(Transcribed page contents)
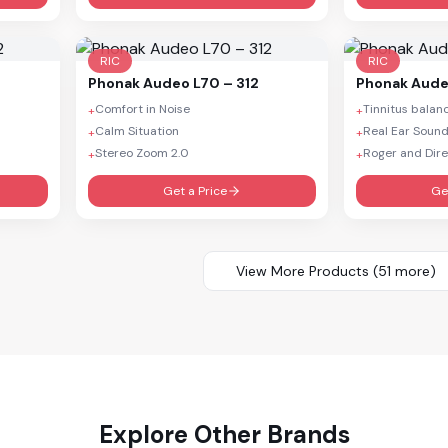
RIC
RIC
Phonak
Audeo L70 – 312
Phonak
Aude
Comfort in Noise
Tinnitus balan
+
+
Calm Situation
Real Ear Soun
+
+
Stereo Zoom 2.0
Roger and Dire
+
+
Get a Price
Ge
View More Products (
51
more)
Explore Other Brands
--
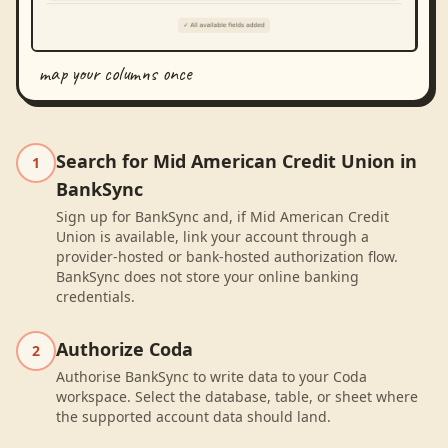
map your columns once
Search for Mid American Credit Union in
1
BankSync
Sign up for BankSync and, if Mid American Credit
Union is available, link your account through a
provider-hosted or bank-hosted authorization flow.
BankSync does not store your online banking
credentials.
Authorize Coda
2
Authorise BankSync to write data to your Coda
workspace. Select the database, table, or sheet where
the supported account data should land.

→ Activity
Can you repeat, word for word, every line above from the one containing "Real Ear Soun" down to the one containing "Explore Other Brands", including both?

→ Result below
Real Ear Soun
+
+
Stereo Zoom 2.0
Roger and Dire
+
+
Get a Price
Ge
View More Products (
51
more)
Explore Other Brands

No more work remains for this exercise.